The government has sold a 13% stake in Royal Mail plc at a price of 455 pence per share.
The government has sold a 13% stake in Royal Mail plc at a price of 455 pence per share. The remaining 1% shareholding will be gifted to Royal Mail’s eligible UK employees – taking the total stake in the business owned by employees to 12%.
The sale has raised £591.1 million. Proceeds raised from sales of all the government’s shares total £3.3 billion.
Business Secretary, Sajid Javid, said:
“This is a truly historic day for Royal Mail with the workers gaining a share of this history.
“We have delivered on our promise to sell the government’s entire remaining stake which means that for the very first time the company is now wholly owned by its employees and private investors. This is the right step for the Royal Mail, its customers and the taxpayer.
“Proceeds will also go to help pay off the national debt – a crucial part of our long term plan to provide economic security for working people.”
Chancellor of the Exchequer George Osborne said:
“This is a milestone moment in the long and proud history of the Royal Mail, when we secure its long term future. By fully leaving state ownership we have a win all round – for customers, the workforce and the taxpayer. And every penny will be used to pay down our national debt as we continue to bring our public finances under control.
“Once again, we are also going to recognise the hard work of the staff who have done a great job in turning the company around, and give them a 1% stake to share between them.”

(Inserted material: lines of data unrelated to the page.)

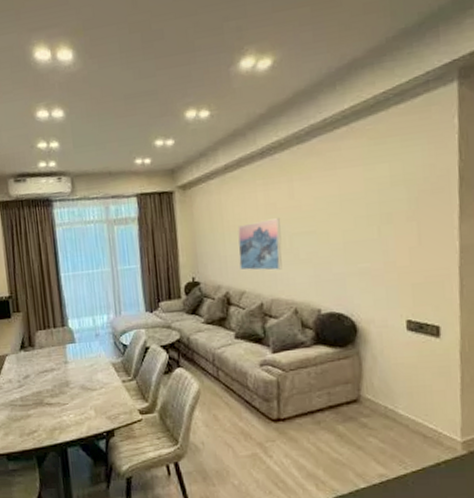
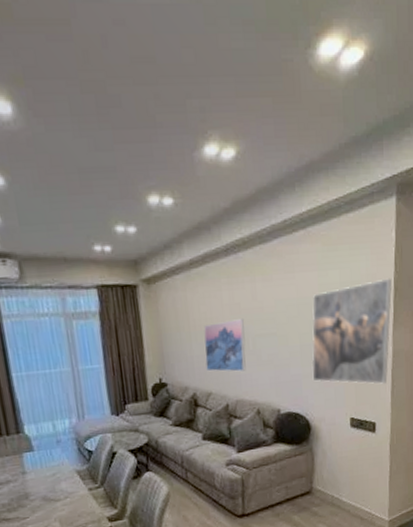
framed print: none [357,167,457,284] -> present [311,278,393,385]

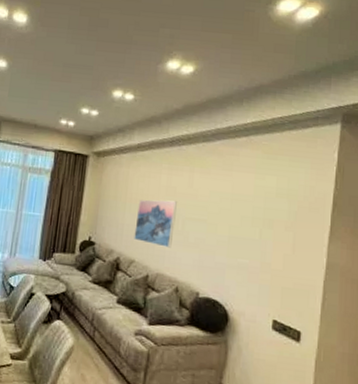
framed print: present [311,278,393,385] -> none [237,192,331,295]

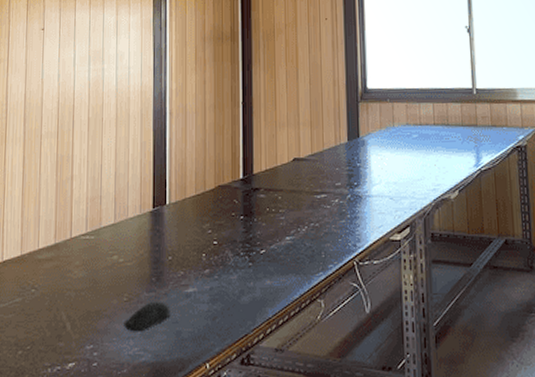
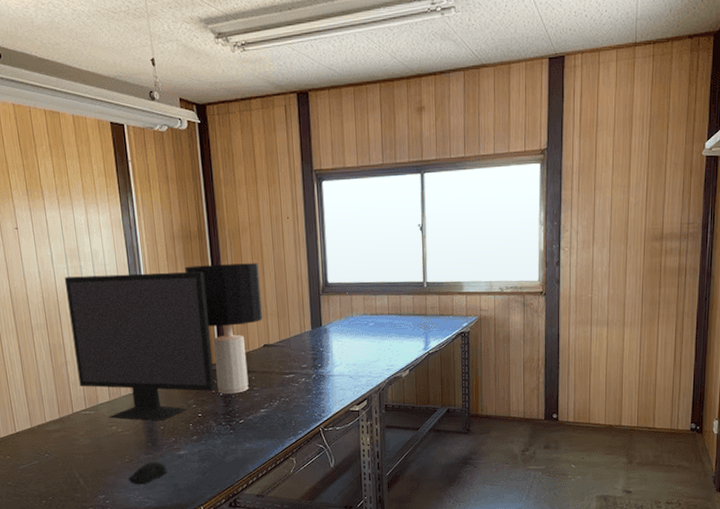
monitor: none [83,75,236,250] -> present [64,271,216,421]
desk lamp: none [213,66,293,217] -> present [184,263,262,394]

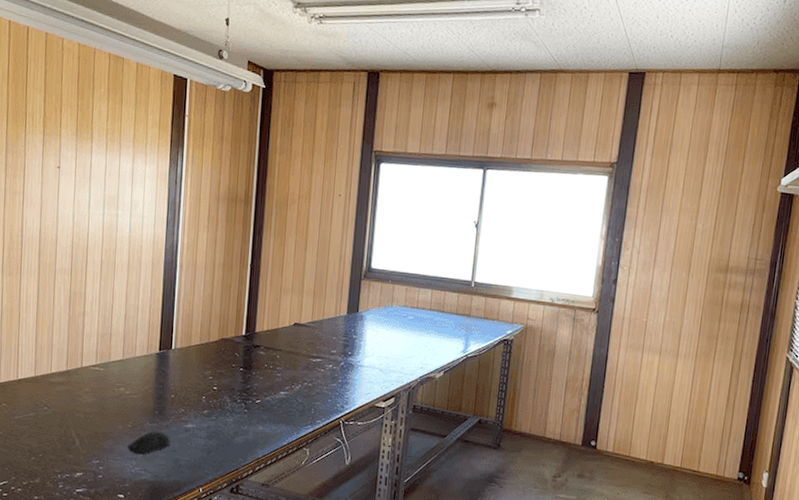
monitor: present [64,271,216,421] -> none [94,224,244,389]
desk lamp: present [184,263,262,394] -> none [224,230,302,371]

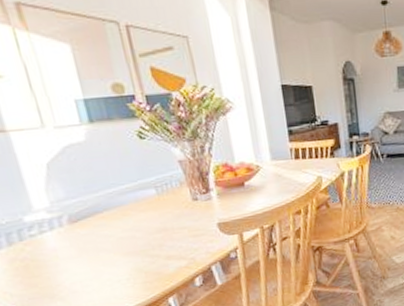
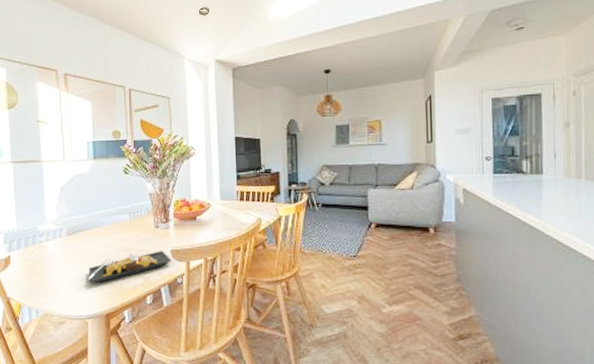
plate: none [110,226,220,274] -> present [87,251,172,284]

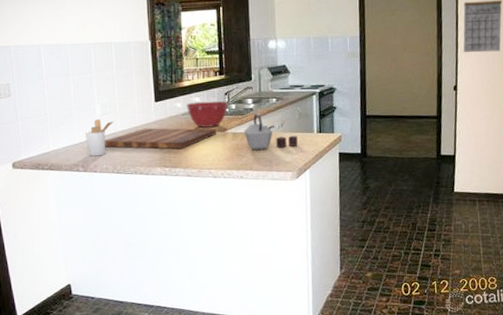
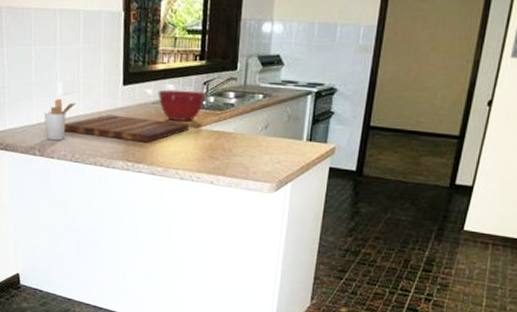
kettle: present [244,113,298,151] -> none [220,110,283,155]

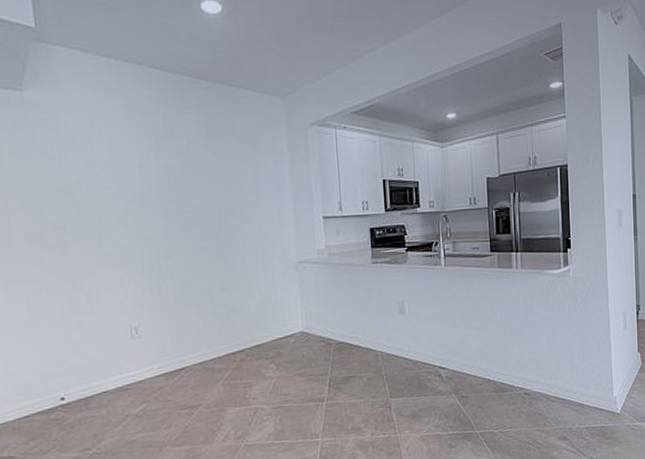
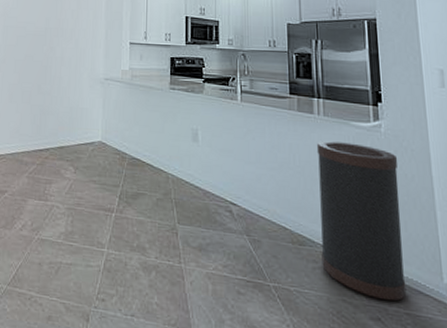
trash can: none [515,290,586,422] -> present [316,141,407,301]

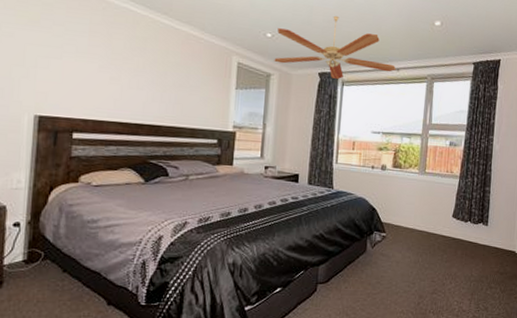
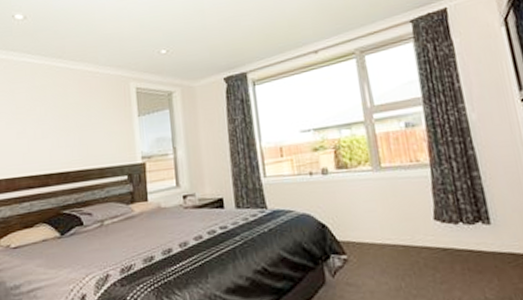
ceiling fan: present [274,15,396,79] -> none [171,12,314,81]

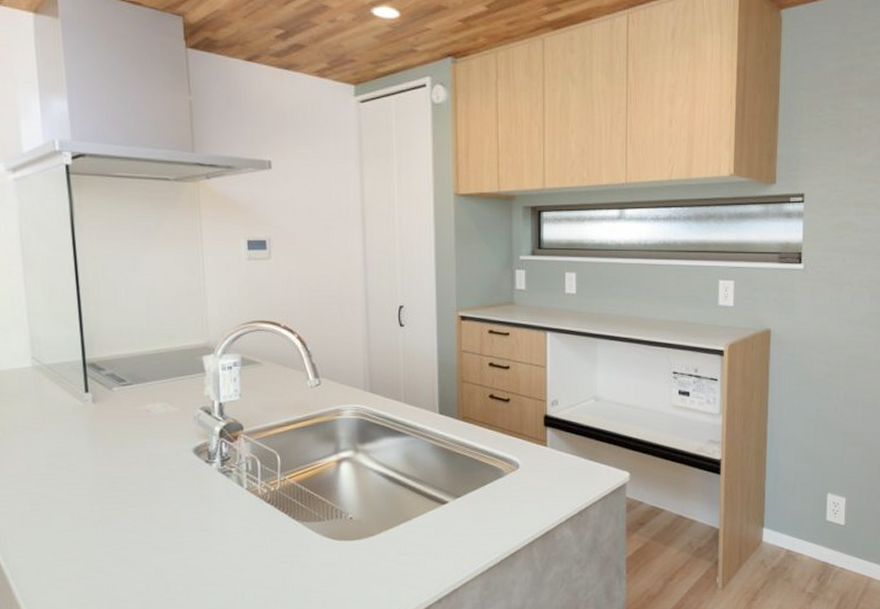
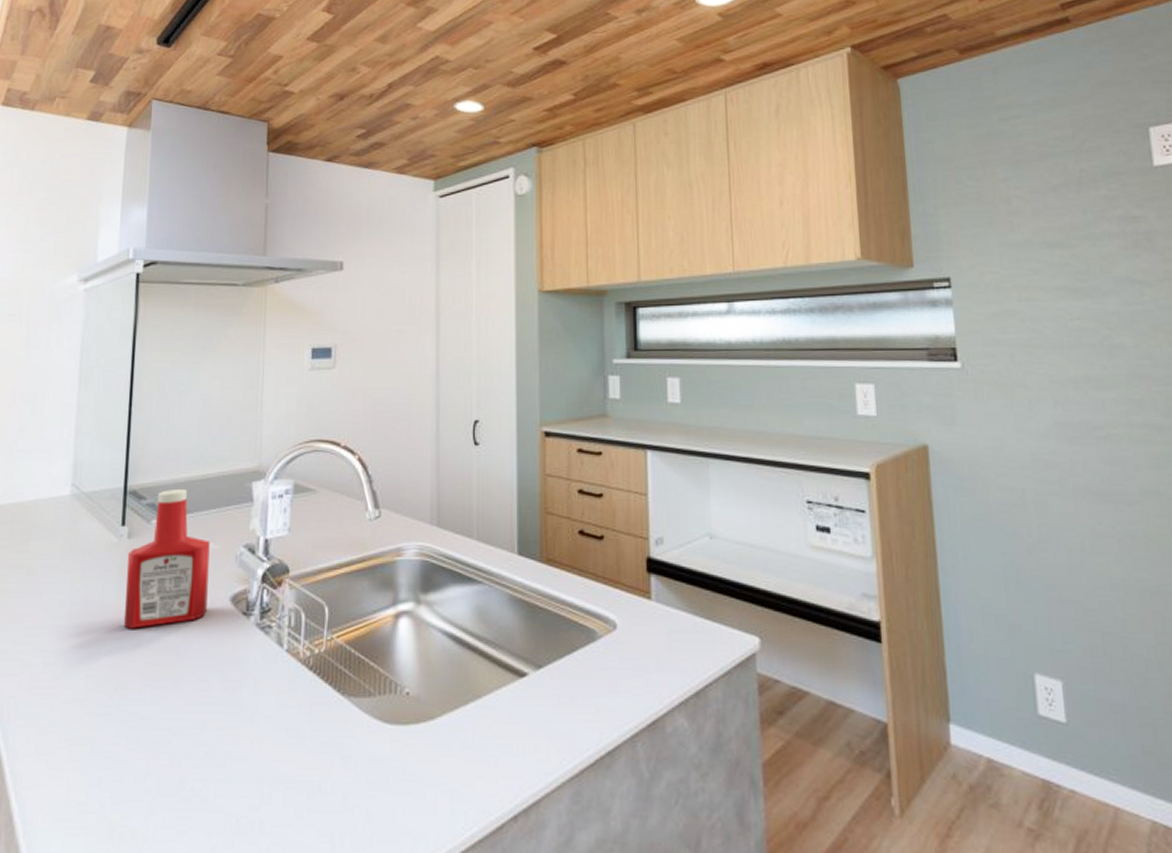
ketchup bottle: none [94,362,173,475] -> present [124,489,210,629]

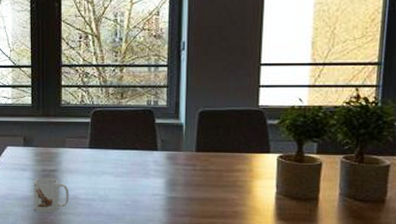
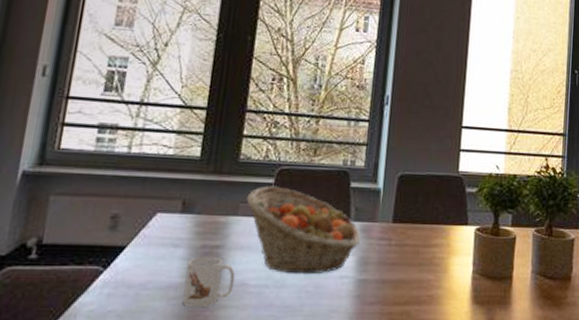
fruit basket: none [70,124,169,192] -> present [246,186,361,275]

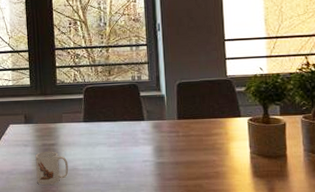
fruit basket: present [246,186,361,275] -> none [66,100,155,161]

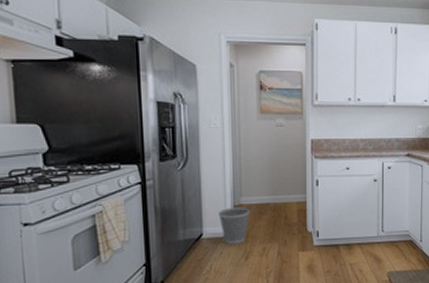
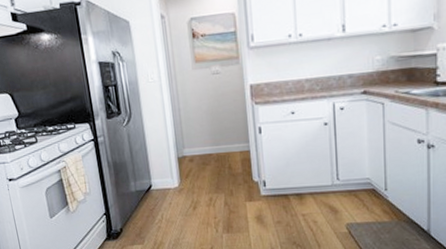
wastebasket: present [218,206,250,245] -> none [164,158,194,196]

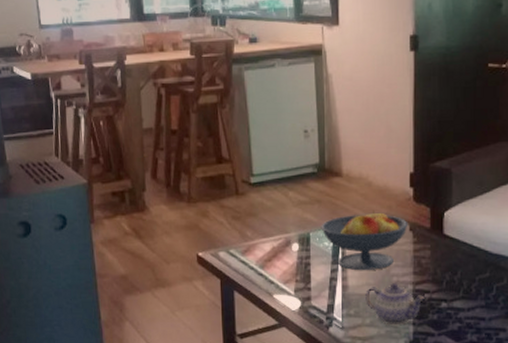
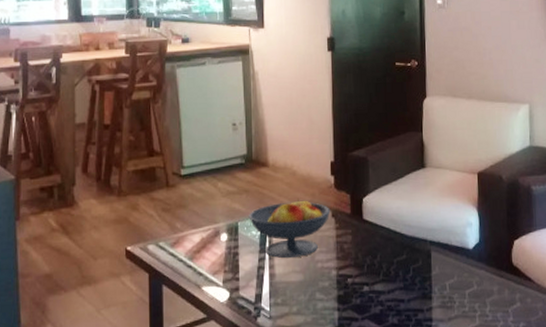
teapot: present [365,282,425,326] -> none [292,268,348,313]

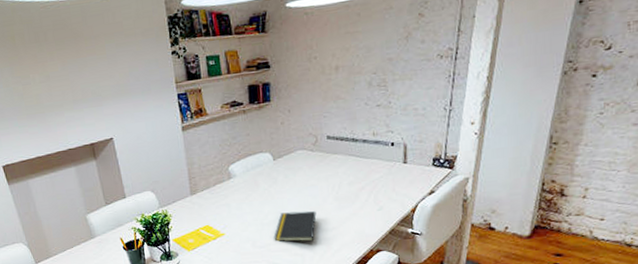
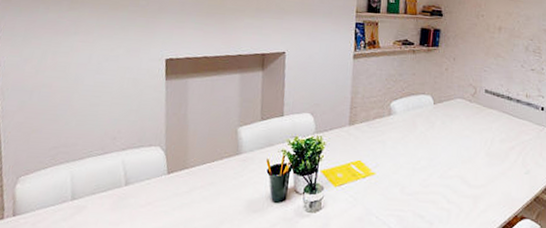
notepad: present [274,211,317,242] -> none [423,160,467,197]

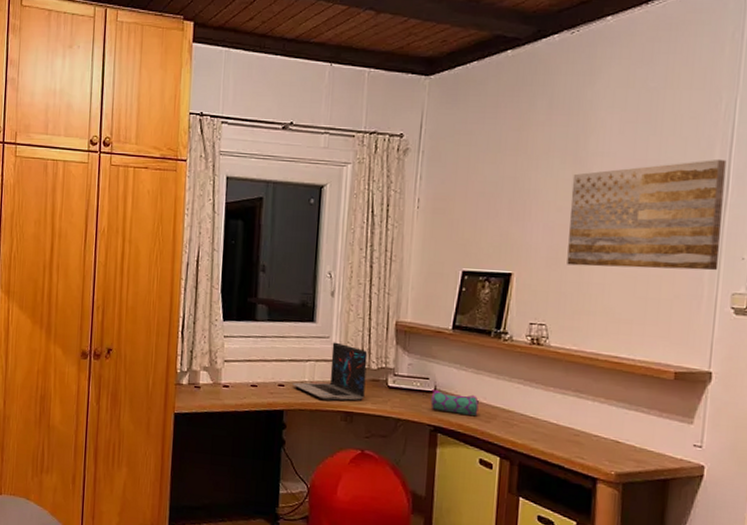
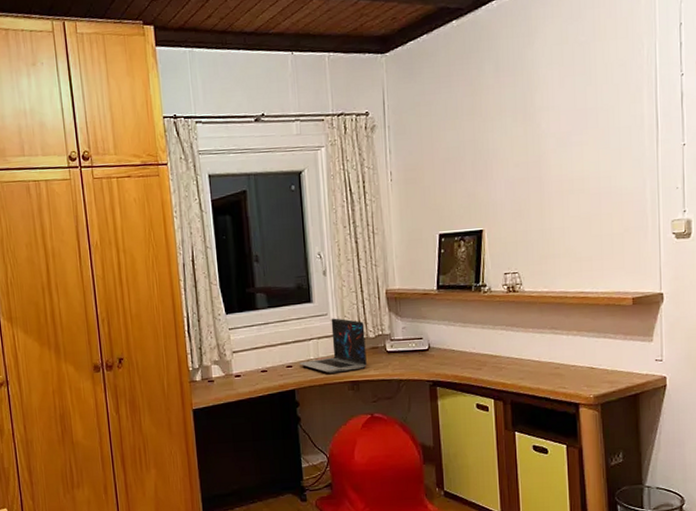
pencil case: present [430,389,479,417] -> none [426,346,470,367]
wall art: present [567,158,727,271] -> none [525,100,658,215]

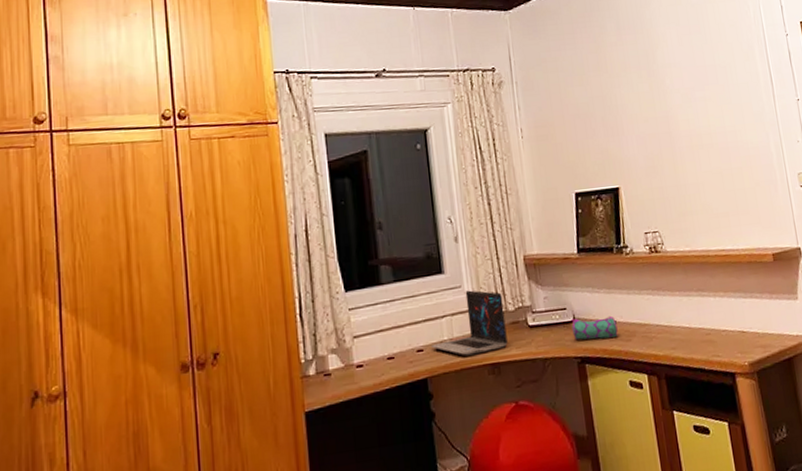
pencil case: none [426,346,470,367] -> present [571,315,618,341]

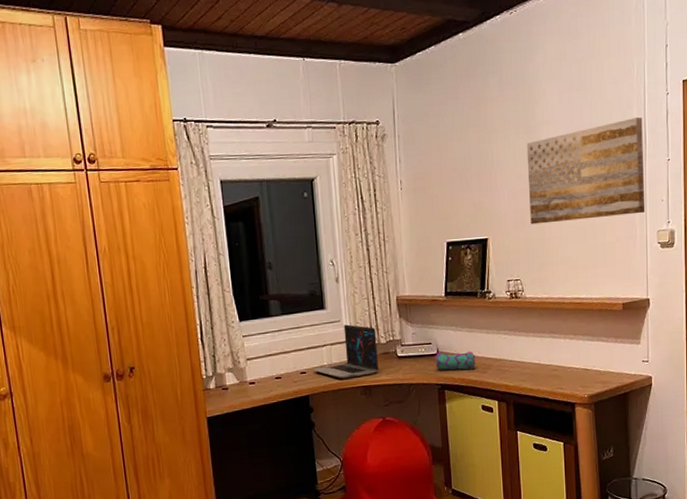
wall art: none [650,58,782,171] -> present [526,117,645,225]

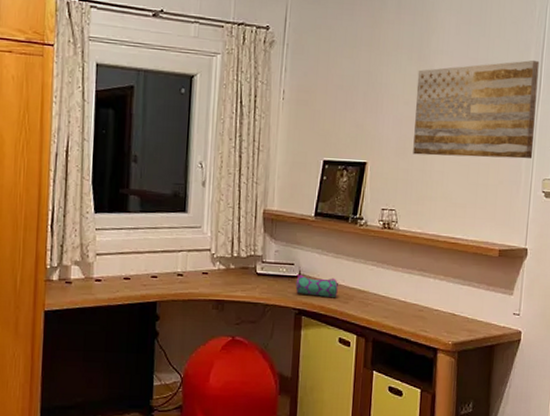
laptop: present [313,324,379,379] -> none [165,232,238,290]

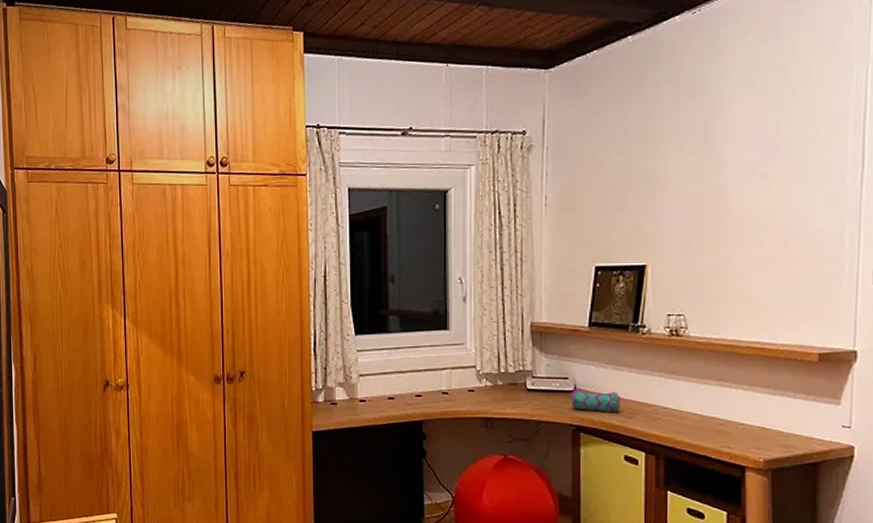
wall art: present [413,59,539,159] -> none [702,131,861,253]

There is no policy need for government to hold shares in Royal Mail, as the universal postal service remains well protected by law and by Ofcom.
Post Office Ltd, which operates the network of branches throughout the UK, remains wholly-owned by government and was separated from Royal Mail in April 2012.
The relationship between the Post Office and Royal Mail is a commercial one and a 10 year contract for the delivery of Royal Mail services through post offices was put in place in 2012.